Lexicon van de Nederlandse Landstreken

dr. H.A. Visscher (2002)

Gepubliceerd op 24-02-2017

Zijpelanden, De

betekenis & definitie

Het ter plekke van de verdwenen Zijpe gelegen jonge wadpolderland. De Zijpe was een Middeleeuwse zeeboezem, die het gebied ten westen en zuidwesten van Schagen overstroomde.

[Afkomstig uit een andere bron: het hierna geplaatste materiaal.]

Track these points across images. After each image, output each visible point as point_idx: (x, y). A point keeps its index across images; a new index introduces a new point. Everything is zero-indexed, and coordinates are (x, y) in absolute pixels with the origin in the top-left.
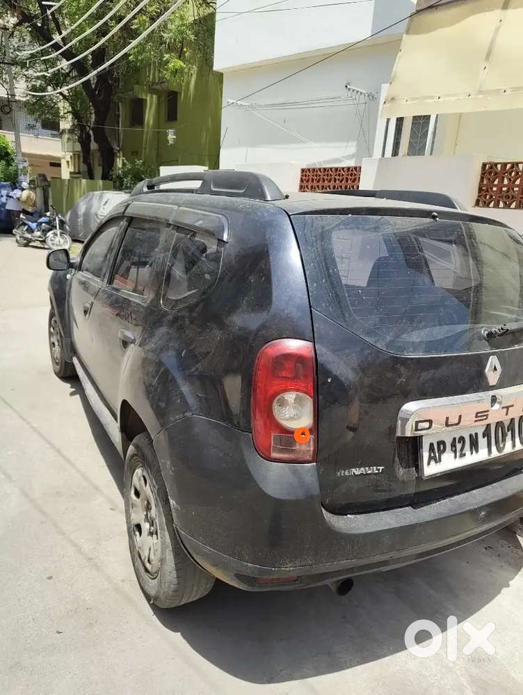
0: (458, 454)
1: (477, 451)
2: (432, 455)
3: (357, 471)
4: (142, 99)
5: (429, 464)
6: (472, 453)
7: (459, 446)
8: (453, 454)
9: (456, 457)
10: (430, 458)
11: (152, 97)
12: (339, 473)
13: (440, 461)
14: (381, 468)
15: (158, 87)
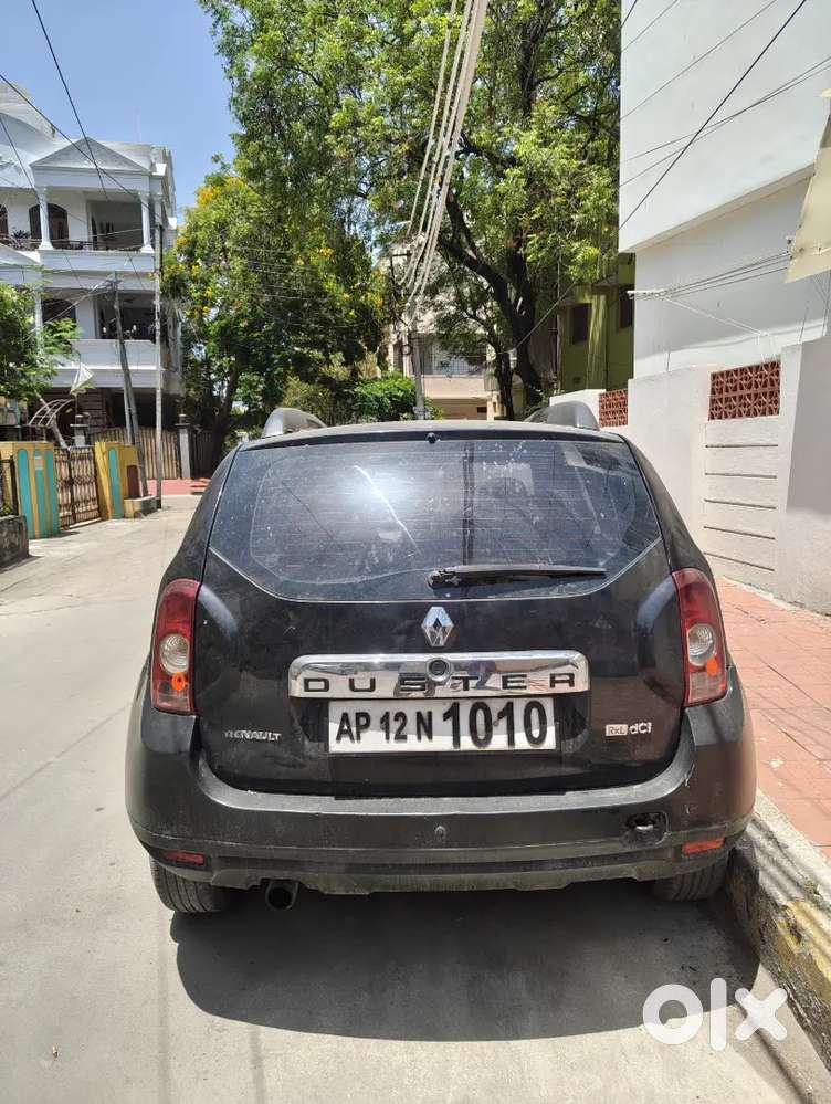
0: (392, 735)
1: (430, 737)
2: (346, 728)
3: (247, 735)
4: (586, 305)
5: (339, 738)
6: (419, 738)
7: (395, 726)
8: (383, 734)
9: (387, 738)
10: (341, 733)
11: (598, 298)
12: (226, 734)
13: (359, 738)
14: (277, 735)
15: (604, 283)
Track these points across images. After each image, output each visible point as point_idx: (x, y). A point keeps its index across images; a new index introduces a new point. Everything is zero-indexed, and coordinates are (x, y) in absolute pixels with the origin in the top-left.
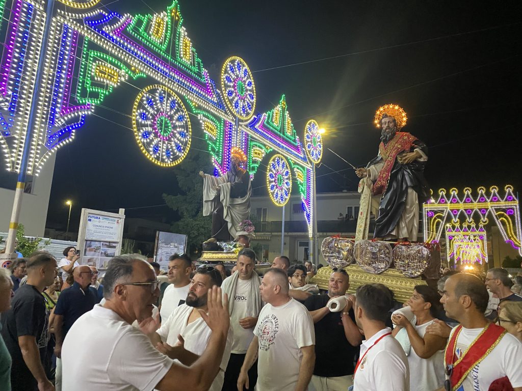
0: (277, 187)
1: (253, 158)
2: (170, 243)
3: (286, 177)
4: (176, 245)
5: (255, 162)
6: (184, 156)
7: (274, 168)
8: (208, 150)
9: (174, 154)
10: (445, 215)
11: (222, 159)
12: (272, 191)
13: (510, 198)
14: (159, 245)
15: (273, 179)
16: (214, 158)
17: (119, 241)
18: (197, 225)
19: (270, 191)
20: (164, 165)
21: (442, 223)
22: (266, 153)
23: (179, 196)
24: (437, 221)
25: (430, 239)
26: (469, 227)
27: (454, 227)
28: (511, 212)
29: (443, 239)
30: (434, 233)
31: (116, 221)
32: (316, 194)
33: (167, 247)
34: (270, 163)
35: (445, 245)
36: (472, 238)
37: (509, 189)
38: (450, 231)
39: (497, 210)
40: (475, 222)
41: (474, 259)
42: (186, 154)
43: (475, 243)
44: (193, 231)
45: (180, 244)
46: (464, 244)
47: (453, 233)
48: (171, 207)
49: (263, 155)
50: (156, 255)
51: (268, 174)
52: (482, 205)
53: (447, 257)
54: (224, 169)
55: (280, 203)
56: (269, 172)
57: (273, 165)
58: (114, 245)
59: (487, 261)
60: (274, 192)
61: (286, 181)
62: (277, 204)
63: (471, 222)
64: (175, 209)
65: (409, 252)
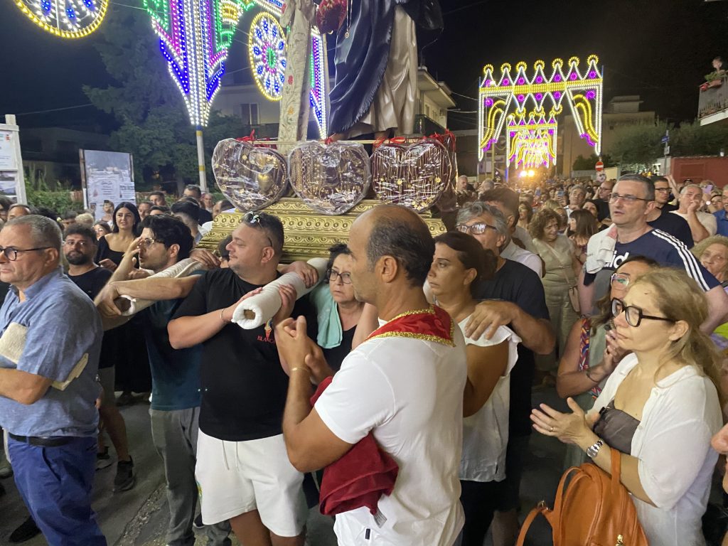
0: (267, 70)
1: (224, 20)
2: (105, 168)
3: (280, 52)
4: (116, 169)
5: (226, 26)
6: (102, 19)
7: (260, 38)
8: (142, 6)
9: (83, 14)
10: (507, 103)
11: (169, 22)
12: (260, 76)
13: (593, 75)
14: (87, 171)
15: (260, 56)
16: (155, 21)
17: (16, 168)
18: (149, 135)
19: (257, 77)
20: (68, 36)
21: (504, 114)
22: (244, 10)
23: (110, 88)
24: (496, 111)
25: (487, 138)
26: (537, 118)
27: (517, 119)
28: (592, 94)
29: (503, 136)
30: (492, 129)
31: (5, 136)
32: (330, 78)
33: (102, 174)
34: (252, 27)
35: (504, 145)
36: (539, 133)
37: (593, 61)
38: (512, 124)
39: (575, 93)
40: (545, 110)
41: (539, 162)
42: (104, 14)
43: (542, 140)
44: (143, 146)
45: (123, 168)
46: (528, 142)
47: (517, 128)
48: (101, 108)
49: (240, 14)
50: (86, 187)
51: (251, 47)
52: (557, 87)
53: (506, 161)
54: (175, 40)
55: (273, 95)
56: (253, 43)
57: (258, 30)
58: (11, 175)
59: (555, 162)
60: (263, 79)
61: (281, 58)
62: (270, 98)
63: (540, 111)
64: (108, 111)
65: (406, 162)
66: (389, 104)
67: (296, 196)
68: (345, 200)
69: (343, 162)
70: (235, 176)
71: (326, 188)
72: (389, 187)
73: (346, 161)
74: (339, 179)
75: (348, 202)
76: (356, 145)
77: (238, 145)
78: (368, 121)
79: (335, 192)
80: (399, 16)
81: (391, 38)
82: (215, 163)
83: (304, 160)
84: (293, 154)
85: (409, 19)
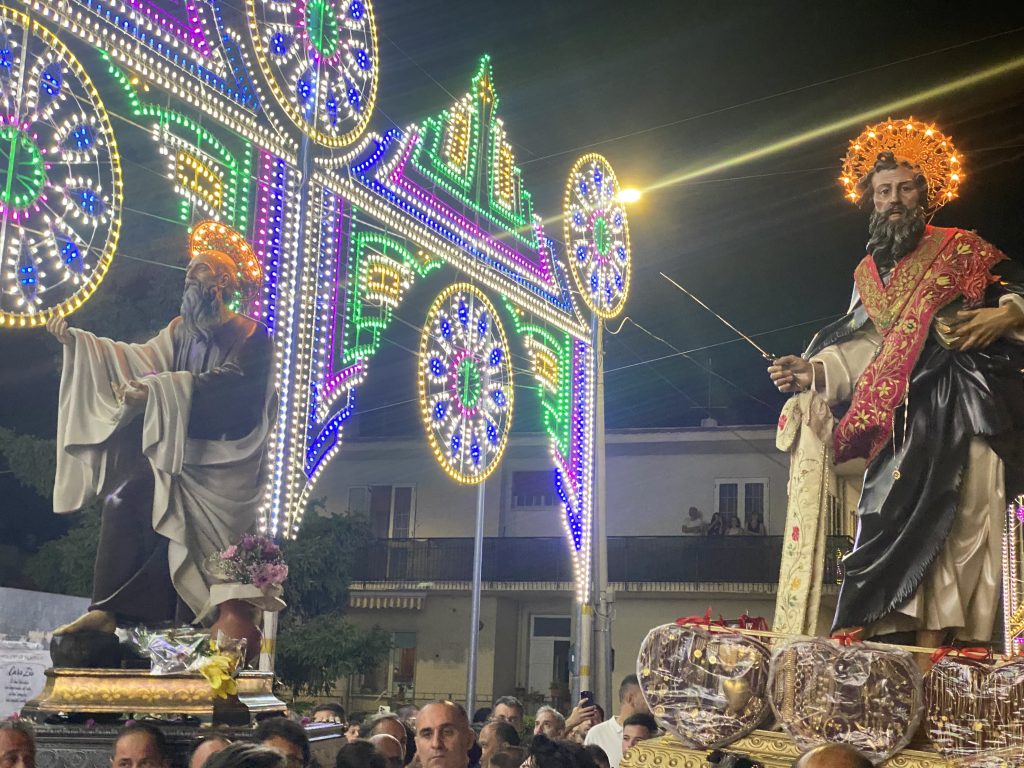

Een snelle verzanding van deze zeeboezem werd in 1579 gevolgd door een volledige bedijking. Aldus ontstond de uitgestrekte Zijpe- en Hazepolder.
Het cultuurlandschap van de polder kenmerkt zich door een rechthoekig ontsluitings-, ontwaterings- en verkavelingspatroon, dat de bedijking in de lengterichting en overdwars compartimeert.
Vooral in het noordwesten werd de polder her en der verlevendigd door duingebiedjes. Deze zijn inmiddels echter bijna overal door afgravingen verdwenen.
De bedijking wordt overlangs gesneden door het Noord Hollands Kanaal, waarvan de aanleg in 1817 begon. Aan de westkant van het kanaal kwam een voor Den Helder belangrijke wegverbinding te liggen.
Vooral bij de Pettenerduinen zou de polder van belang worden voor de bollenteelt.
De belangrijkste dorpen van het gebied zijn 't Zand, Schagerbrug en Sint Maartenszee.
In het niet ver van de Hondsbosse Zeewering gelegen uiterste zuiden van de polder werd het windturbinepark Zijpe gerealiseerd.